Note: Using a recursive algorithm it should be trivial, but I'm still not sure how to compute with pencil and paper the f(N,N).
Expansion of a comment:
As a simulation in R
survive <- function(n){
living <- c(rep("Future murderer", n), rep("Nonmurderer", n))
while( sum(living == "Future murderer") > 0 ){
if( sum(living == "Future murderer") == 1 ){
newmurderer <- which(living == "Future murderer")
}else{
newmurderer <- sample(which(living == "Future murderer"), 1)
}
newvictim <- sample((1:length(living))[-newmurderer], 1)
living[newmurderer ] <- "Murderer"
living <- living[-newvictim]
}
return(c(sum(living == "Murderer"), sum(living == "Nonmurderer")))
}
and trying with $N=100$ and with $10000$ simulations
set.seed(2021)
N <- 100
cases <- 10^4
sims <- replicate(cases, survive(N))
mean(sims[1,]) # average number of muderers surviving
# 60.754
mean(sims[2,]) # average number of nonmurderers surviving
# 60.4485
This simulated total mean number of survivors of $121.2025$ fits well with Thanos Darkadakis's recursion which for $N=100$ would give $x\approx 121.23$. (It seems $\frac x N \to 1.21306\ldots$ as $N$ increases; since $x>1.2N$ for $N\ge 7$ the ratio does not change much.)
But his expressions for the expected number of murderers and nonmurderers surviving $M$ and $C$ do not look correct. For $N=100$ his formulae would give $M \approx 78.77$ and $C\approx 42.46$ when they should be each be just over $60$.
As an alternative argument, on average slightly more murderers than nonmurderers should survive purely because murderers do not commit suicide so have a slight bias to killing nonmurderers, though this is mitigated by an increasing proportion of murderers surviving and so being available to be murdered.
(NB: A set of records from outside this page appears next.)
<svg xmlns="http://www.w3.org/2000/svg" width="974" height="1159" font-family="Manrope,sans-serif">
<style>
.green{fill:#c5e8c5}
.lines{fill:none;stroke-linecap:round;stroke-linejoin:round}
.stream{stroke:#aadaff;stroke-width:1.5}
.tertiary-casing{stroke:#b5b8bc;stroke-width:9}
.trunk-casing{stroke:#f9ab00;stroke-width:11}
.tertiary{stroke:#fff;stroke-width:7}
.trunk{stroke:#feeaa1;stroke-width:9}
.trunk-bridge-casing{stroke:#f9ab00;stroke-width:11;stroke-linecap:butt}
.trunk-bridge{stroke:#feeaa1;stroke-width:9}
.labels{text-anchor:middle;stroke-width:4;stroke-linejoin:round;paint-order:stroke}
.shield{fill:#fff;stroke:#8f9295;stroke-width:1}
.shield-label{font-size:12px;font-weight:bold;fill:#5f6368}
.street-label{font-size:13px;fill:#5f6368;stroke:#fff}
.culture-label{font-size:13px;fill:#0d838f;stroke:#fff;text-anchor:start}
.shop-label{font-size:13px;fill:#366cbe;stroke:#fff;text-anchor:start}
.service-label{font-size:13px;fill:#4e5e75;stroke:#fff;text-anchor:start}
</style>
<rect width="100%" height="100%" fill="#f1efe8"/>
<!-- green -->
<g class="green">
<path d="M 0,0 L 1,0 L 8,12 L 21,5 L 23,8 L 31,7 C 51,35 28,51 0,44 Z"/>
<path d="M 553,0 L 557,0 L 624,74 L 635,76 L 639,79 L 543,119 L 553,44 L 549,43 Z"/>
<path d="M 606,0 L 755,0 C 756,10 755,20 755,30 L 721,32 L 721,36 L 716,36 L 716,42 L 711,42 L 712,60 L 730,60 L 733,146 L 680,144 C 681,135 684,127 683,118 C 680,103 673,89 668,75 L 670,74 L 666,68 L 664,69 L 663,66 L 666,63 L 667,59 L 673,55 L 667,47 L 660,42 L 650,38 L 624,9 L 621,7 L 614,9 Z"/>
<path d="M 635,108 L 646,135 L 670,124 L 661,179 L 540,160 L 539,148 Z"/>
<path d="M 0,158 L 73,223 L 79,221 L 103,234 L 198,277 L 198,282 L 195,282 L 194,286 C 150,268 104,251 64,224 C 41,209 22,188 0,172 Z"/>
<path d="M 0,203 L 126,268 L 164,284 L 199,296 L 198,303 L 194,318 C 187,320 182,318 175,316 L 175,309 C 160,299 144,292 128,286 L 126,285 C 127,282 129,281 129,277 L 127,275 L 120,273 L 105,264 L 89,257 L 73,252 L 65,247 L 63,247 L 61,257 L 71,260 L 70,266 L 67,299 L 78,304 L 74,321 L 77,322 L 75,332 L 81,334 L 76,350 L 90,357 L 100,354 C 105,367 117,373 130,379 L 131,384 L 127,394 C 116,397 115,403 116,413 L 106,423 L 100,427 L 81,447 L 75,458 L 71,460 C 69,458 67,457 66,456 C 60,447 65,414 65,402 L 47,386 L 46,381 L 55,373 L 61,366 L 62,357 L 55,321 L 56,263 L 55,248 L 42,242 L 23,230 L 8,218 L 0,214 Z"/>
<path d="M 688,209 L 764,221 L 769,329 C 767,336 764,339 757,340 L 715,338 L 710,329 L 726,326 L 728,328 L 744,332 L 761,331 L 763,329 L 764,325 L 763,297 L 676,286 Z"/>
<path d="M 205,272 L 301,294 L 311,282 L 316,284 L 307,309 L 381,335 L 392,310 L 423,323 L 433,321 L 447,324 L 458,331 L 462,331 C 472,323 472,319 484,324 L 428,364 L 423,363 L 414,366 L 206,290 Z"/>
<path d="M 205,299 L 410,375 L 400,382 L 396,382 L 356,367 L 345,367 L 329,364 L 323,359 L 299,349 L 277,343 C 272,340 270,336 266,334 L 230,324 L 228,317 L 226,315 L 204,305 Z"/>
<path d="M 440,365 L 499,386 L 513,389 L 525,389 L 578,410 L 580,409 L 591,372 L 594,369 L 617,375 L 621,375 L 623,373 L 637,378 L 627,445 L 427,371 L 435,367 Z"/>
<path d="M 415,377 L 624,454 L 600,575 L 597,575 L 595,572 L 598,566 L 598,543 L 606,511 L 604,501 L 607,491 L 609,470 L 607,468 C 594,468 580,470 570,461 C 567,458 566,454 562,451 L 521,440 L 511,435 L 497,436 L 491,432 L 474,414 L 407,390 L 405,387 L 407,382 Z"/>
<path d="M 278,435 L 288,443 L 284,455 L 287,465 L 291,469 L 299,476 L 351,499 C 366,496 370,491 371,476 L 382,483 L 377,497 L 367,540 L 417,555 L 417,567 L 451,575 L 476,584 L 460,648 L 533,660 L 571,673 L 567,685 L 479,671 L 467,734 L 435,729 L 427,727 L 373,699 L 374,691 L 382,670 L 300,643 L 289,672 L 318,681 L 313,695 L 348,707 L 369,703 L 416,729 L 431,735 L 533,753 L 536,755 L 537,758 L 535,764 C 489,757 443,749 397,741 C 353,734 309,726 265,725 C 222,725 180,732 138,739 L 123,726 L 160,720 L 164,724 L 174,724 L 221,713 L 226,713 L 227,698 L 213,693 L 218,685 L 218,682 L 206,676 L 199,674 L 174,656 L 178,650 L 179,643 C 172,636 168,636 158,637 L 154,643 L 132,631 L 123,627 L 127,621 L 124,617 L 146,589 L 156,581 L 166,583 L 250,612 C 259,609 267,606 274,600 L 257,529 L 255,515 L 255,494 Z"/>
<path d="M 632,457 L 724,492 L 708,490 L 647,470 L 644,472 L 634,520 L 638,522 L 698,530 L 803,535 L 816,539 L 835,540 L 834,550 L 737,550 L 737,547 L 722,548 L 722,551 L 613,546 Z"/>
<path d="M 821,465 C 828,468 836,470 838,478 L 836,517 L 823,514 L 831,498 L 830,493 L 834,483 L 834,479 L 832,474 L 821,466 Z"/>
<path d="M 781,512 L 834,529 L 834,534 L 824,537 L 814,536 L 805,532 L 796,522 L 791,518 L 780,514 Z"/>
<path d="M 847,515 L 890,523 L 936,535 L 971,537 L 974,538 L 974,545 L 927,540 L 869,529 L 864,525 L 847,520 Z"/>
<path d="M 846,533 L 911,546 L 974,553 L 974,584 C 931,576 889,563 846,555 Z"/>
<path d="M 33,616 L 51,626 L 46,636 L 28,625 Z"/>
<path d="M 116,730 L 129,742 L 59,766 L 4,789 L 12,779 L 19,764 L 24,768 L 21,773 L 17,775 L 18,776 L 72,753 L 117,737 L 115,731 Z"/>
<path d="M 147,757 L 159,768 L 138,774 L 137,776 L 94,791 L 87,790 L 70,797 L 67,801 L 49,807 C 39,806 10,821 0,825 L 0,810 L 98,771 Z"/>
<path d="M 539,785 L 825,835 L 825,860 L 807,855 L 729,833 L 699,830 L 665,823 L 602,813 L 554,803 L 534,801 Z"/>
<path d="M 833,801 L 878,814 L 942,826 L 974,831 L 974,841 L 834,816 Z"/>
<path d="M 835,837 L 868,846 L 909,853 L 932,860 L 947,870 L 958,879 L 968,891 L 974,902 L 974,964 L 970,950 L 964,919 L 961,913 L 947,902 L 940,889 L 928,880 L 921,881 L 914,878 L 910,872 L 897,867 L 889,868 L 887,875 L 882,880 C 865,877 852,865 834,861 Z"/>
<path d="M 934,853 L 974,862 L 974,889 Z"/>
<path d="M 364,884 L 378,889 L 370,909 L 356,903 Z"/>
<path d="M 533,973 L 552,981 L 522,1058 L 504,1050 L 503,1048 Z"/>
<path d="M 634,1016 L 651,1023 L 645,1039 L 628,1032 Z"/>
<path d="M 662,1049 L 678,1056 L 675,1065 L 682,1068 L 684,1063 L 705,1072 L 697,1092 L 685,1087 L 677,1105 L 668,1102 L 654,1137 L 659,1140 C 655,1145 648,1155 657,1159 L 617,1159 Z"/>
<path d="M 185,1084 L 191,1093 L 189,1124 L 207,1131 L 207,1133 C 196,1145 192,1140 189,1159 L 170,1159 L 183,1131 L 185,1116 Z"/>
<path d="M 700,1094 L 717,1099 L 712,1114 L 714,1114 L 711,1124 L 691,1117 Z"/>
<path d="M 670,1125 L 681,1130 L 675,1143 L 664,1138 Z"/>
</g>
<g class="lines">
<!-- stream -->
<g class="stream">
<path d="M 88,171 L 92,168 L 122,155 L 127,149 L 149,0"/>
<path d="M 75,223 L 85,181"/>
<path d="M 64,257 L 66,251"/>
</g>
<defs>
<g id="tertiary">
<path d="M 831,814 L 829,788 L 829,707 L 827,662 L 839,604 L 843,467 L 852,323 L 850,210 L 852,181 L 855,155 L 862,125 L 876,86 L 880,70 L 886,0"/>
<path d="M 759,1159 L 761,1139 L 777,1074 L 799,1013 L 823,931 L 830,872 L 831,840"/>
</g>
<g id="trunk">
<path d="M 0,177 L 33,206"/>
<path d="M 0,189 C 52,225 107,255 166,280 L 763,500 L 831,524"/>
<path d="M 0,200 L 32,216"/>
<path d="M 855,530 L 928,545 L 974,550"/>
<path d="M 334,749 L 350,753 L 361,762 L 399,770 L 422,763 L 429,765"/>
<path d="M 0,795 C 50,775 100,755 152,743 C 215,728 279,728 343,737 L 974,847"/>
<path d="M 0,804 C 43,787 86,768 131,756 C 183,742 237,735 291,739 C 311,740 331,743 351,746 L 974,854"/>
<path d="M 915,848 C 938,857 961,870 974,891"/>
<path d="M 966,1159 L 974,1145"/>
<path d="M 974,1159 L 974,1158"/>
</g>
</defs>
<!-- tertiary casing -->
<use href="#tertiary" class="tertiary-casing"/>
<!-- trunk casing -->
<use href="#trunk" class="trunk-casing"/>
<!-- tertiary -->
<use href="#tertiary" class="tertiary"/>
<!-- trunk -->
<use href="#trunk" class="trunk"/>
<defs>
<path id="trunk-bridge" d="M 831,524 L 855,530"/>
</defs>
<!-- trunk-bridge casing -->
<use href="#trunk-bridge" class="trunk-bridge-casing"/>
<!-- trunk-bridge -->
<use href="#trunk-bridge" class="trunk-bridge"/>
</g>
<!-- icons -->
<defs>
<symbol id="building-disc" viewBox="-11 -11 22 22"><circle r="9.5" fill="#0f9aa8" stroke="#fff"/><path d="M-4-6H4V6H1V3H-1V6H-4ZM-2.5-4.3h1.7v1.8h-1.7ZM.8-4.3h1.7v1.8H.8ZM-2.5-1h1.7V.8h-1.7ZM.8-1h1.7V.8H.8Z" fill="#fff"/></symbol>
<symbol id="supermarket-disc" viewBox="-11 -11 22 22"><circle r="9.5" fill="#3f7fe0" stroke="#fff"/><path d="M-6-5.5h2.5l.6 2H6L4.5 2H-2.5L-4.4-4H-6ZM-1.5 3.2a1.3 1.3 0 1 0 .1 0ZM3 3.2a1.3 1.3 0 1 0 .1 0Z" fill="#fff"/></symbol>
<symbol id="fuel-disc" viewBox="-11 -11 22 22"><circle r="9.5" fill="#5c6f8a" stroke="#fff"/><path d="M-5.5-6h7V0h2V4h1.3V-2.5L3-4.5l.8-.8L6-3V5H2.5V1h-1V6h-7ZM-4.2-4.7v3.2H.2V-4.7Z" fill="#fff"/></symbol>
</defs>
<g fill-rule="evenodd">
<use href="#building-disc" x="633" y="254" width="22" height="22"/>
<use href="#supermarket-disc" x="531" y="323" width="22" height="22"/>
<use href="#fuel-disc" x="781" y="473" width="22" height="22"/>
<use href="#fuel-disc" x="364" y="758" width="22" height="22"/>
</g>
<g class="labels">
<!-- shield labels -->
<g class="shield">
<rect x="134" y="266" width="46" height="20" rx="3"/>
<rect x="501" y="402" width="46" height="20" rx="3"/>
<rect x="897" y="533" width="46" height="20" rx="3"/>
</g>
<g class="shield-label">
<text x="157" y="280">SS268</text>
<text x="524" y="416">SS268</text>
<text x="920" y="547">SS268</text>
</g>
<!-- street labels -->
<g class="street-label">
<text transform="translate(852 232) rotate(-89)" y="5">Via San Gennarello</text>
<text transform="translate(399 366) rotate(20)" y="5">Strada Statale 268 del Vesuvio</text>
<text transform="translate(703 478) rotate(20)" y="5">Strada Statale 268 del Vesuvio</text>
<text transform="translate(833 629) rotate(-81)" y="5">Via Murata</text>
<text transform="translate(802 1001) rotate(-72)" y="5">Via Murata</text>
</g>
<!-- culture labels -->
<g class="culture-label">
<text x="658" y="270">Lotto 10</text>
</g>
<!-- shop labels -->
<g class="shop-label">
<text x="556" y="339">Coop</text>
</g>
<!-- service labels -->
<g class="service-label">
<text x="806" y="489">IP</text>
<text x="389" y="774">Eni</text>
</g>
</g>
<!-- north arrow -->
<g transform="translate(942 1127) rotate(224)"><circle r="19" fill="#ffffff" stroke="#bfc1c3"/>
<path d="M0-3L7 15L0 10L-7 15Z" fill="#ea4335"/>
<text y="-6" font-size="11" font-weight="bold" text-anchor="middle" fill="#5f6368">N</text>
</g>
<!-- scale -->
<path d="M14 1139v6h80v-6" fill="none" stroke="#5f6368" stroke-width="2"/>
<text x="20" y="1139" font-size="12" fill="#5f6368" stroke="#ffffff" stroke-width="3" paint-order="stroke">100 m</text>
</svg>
If we say that the expected number of actual murders is $2N-x$, and the first kills an expected $\frac{N-1}{2N-1}$ murderers and $\frac{N}{2N-1}$ non-murderers and so on for later murders, it might be possible to argue in a handwaving way that for $N=100$ you might have $M-C \approx 0.4$, not so far from the simulated $0.3055$ (there may be some minor unjustified simplifications in this, but as an order of magnitude it seems reasonable).
So as $N$ increases, it seems likely that the expected proportion of survivors who are murderers $\frac M{M+C} \to \frac12$ from above, and so both $\frac{M}N$ and $\frac{C}N$ tend towards $0.60653\ldots$.
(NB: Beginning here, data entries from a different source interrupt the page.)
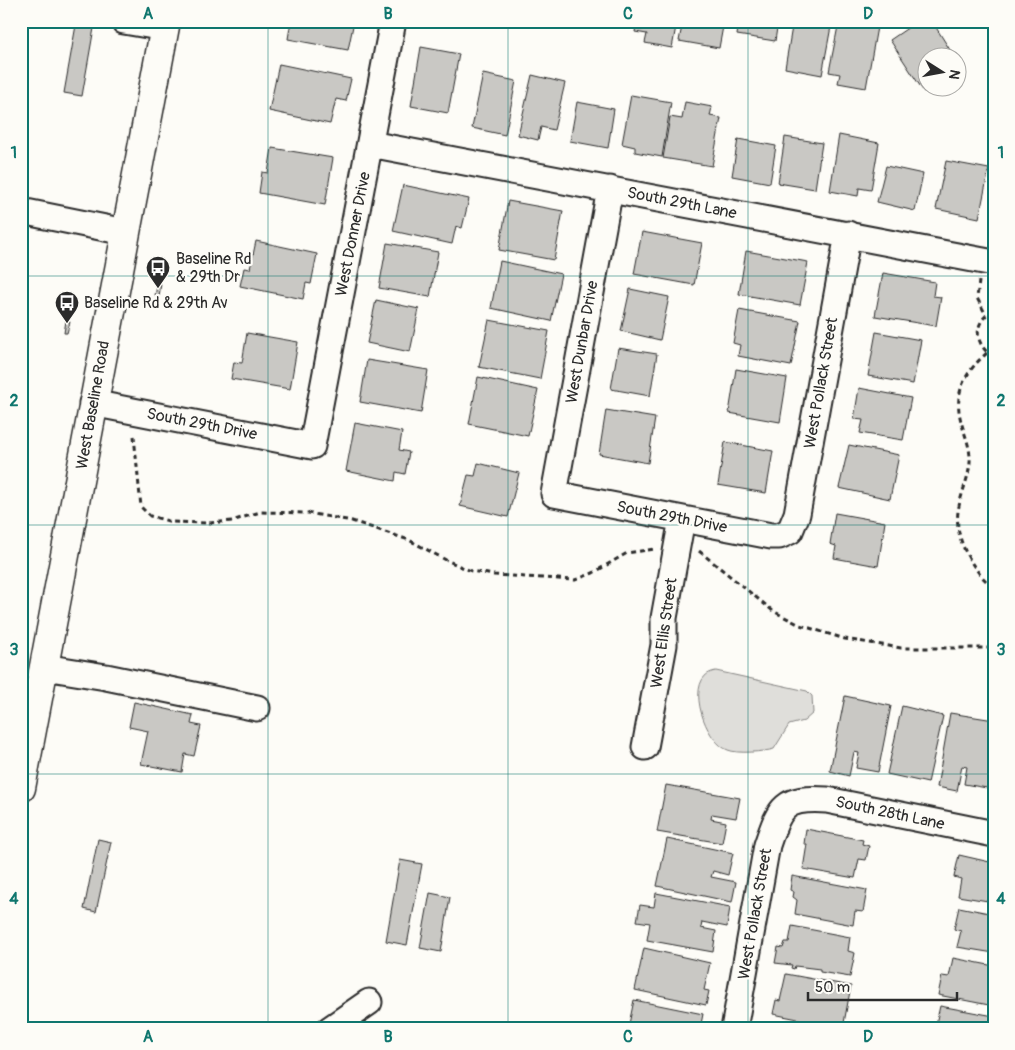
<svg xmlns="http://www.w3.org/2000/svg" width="1015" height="1050" font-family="Pangolin,sans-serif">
<rect width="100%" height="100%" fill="#fdfcf7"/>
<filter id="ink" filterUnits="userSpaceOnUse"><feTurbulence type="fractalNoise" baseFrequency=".02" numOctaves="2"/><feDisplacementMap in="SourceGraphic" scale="10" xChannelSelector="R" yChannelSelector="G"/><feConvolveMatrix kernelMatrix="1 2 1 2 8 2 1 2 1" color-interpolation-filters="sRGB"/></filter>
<g filter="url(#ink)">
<path fill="#dfdeda" stroke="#858482" d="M716 671 807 691 812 696 813 713 804 721 789 725 774 749C764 752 737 754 728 750 703 741 683 675 716 671Z"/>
<path fill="#c9c8c4" stroke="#2b2b2b" d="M291 21H354L348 50 288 39Z
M637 21H677L672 48 645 43 647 34 635 32Z
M683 21H724L719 48 679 41Z
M739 21H778L775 41 737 35Z
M793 21H832L822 75 785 68Z
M839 21 877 27 866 88 838 83 840 74 829 72Z
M918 21H932L955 58H928V88H930L924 92 890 40Z
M76 25 94 28 82 96 64 93Z
M421 47 459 54 448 113 411 106Z
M279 64 351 79 346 101 336 99 330 124 269 111Z
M483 74 516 81 505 135 472 128Z
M532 75 565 83 554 130 541 127 538 140 518 135Z
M631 95 671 102 662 157 635 152V147L622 144Z
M577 102 614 109 608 148 570 141Z
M685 102 712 107 710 116 721 118 712 166 663 158 670 117 682 119Z
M839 135 879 143 871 190 859 188 858 196 830 191Z
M785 137 822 143 815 189 778 183Z
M738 139 776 146 770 183 732 176Z
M272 148 333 158 325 205 259 193 262 172 268 173Z
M946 161 989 169 979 218 936 209Z
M886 166 923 174 915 211 877 202Z
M403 185 469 199 462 228 456 226 452 244 393 231Z
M508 201 563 211 554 260 499 250Z
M642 232 702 243 694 285 634 274Z
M256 241 317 254 311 284 306 283 303 299 240 286 244 268 250 269Z
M387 243 438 252 430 297 379 288Z
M746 251 808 262 800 305 739 294Z
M500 261 561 274 551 321 491 308Z
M883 273 935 282 933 296 941 297 936 326 875 316Z
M158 283 161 284 159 296 155 295Z
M630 289 669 297 660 340 621 331Z
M376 300 419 309 410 352 367 343Z
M739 310 800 321 791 366 738 356 740 345 733 343Z
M489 320 549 331 540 379 479 367Z
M66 321 70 322 67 333H64Z
M876 332 921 340 913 384 868 376Z
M247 333 298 342 290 389 231 379 234 362 242 363Z
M618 348 657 354 650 396 611 389Z
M367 360 428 370 421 413 360 402Z
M736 369 787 378 780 422 729 413Z
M478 377 538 390 528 436 469 424Z
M859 388 911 398 903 440 860 433 863 420 854 419Z
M606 410 655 418 648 463 599 454Z
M355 423 402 432 399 450 409 452 405 474 396 472 395 481 346 471Z
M725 442 773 451 766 493 718 485Z
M849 445 899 455 890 499 839 488Z
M478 463 519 473 508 517 460 506 468 475 475 476Z
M835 513 885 522 878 566 834 558 836 546 830 544Z
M845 696 891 706 878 772 856 768 859 753 854 752 849 776 830 771Z
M134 702 193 715 191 724 201 726 194 756 185 754 182 772 141 764 148 731 129 727Z
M902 706 943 716 928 783 887 774Z
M950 713 994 720V750L987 788 964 784 967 767 962 766 957 791 937 787Z
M666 785 740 798 736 818 712 814 711 819 726 822 722 843 657 832Z
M806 829 863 840 862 844 869 846 866 860 859 859 855 878 803 869 807 844H804Z
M98 839 111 842 96 912 84 909Z
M667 839 733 853 728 875 713 871 711 877 736 882 732 902 657 886Z
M959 855 994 863V902L958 896 961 879 954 877Z
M400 860 422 864 407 945 386 941Z
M792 876 867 890 863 912 855 911 853 925 795 914 797 900 793 897 794 892 790 890Z
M430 893 450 897 441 952 420 948Z
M656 893 730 907 727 927 702 922 701 928 716 931 713 952 647 940 650 923 637 921 640 905 654 907Z
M959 907 994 914V953L957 947 961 931 954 929Z
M792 926 850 937 848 951 855 953 850 977 820 972V969L795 966 794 969 791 968 792 965 775 963 778 947 783 948 785 942H789Z
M644 948 710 963 704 990 709 991 706 1005 635 990Z
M953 958 994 966V1006L938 995 942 976 949 977Z
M786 974 851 986 843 1028 773 1014 776 1000 780 1001Z
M634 1000 703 1014 700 1029H628Z
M940 1006 994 1016V1029L935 1028Z
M764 1023 782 1027 799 1029H764Z"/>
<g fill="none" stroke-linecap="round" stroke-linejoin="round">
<defs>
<path id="minor" d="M124 21 165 28
M370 144 994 263
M610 189 554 494 771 536H779L790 531 797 514 848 234
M21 211 125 232
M92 403 312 446 393 21
M44 667 106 677 257 708
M645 747 664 645V618L682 519
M330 1029 369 1002
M734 1029 767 845C780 807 783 797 827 800L994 834"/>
<path id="major" d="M21 788 166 21"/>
</defs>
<use href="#minor" stroke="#2b2b2b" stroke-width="29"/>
<use href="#major" stroke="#2b2b2b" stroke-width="31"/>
<path stroke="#2b2b2b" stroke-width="3" stroke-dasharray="5 4" stroke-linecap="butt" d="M979 281 977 298 986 315
M994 310C972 321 974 346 994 357
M987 353C968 369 954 390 960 417 963 432 971 446 970 462 969 477 962 491 959 506 952 535 971 570 994 588
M134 436 141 507 150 516 172 522 208 523 232 521 260 512 308 513 352 521 409 540 446 560 471 571 494 575 575 580 593 573 627 553 655 549
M699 551 773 611 800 625 845 639 901 648H994"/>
<use href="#minor" stroke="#fdfcf7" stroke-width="25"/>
<use href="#major" stroke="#fdfcf7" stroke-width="28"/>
</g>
</g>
<path fill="none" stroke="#0f766e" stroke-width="1" stroke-opacity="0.55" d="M268 21V1029M508 21V1029M748 21V1029M21 276H994M21 525H994M21 774H994"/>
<defs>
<symbol id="bus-pin" viewBox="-11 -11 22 30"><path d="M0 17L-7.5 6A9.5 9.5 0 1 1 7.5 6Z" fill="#2b2b2b" stroke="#fdfcf7"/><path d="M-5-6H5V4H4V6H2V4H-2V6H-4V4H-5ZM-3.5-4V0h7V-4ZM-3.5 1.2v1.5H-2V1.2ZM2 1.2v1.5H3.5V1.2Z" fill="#fff"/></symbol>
</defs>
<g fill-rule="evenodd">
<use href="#bus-pin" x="144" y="254" width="28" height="38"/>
<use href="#bus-pin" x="53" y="289" width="28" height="38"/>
</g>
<g text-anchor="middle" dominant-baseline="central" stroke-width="4.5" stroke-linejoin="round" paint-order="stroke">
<g font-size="16" fill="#2b2b2b" stroke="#fdfcf7">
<text transform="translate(682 203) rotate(11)">South 29th Lane</text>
<text transform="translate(353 234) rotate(-79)">West Donner Drive</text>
<text transform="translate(582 342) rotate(-80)">West Dunbar Drive</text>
<text transform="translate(821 383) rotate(-80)">West Pollack Street</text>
<text transform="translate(93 405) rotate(-80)">West Baseline Road</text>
<text transform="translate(202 424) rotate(11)">South 29th Drive</text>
<text transform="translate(672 517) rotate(11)">South 29th Drive</text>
<text transform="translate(664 633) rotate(-82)">West Ellis Street</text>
<text transform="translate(890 813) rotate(12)">South 28th Lane</text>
<text transform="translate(755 914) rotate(-80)">West Pollack Street</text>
</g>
<g font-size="16" fill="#2b2b2b" stroke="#fdfcf7" text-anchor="start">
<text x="176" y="259">Baseline Rd<tspan x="176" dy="18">&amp; 29th Dr</tspan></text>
<text x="84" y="303">Baseline Rd &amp; 29th Av</text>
</g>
</g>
<rect width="1015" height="1050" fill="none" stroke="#fdfcf7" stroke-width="55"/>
<g transform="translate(942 72) rotate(101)"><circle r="24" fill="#fdfcf7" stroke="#a9a8a5"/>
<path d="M0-4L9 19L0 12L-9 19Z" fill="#2b2b2b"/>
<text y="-8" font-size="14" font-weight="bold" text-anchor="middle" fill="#2b2b2b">N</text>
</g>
<path d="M808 992v8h149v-8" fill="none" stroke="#2b2b2b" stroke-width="2.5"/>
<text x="815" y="992" font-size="15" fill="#2b2b2b" stroke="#fdfcf7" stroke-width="4" paint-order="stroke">50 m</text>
<rect x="28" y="28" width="960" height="994" fill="none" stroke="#0f766e" stroke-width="2"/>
<g font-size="16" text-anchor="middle" font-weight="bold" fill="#0f766e">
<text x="148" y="19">A</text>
<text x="388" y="19">B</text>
<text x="628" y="19">C</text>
<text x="868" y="19">D</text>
<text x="14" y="158">1</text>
<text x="1001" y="158">1</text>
<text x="14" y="406">2</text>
<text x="1001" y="406">2</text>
<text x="14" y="655">3</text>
<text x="1001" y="655">3</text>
<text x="14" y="904">4</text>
<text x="1001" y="904">4</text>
<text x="148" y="1042">A</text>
<text x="388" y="1042">B</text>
<text x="628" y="1042">C</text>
<text x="868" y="1042">D</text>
</g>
</svg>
The initial population is $2x$, half each. The population at time $t$ is $2x-t$. We want to find $t$ when the population of murderers is zero.
The differential equation obeyed by murderers is
$$\frac{dM}{dt}=-1-\frac M{2x-t}, M(0)=x$$
from which the proportion that survives is $e^{-1/2}$.
The number of nonmurderers that survive seems to be $x-t/2$, so half the population at any time is nonmurderers.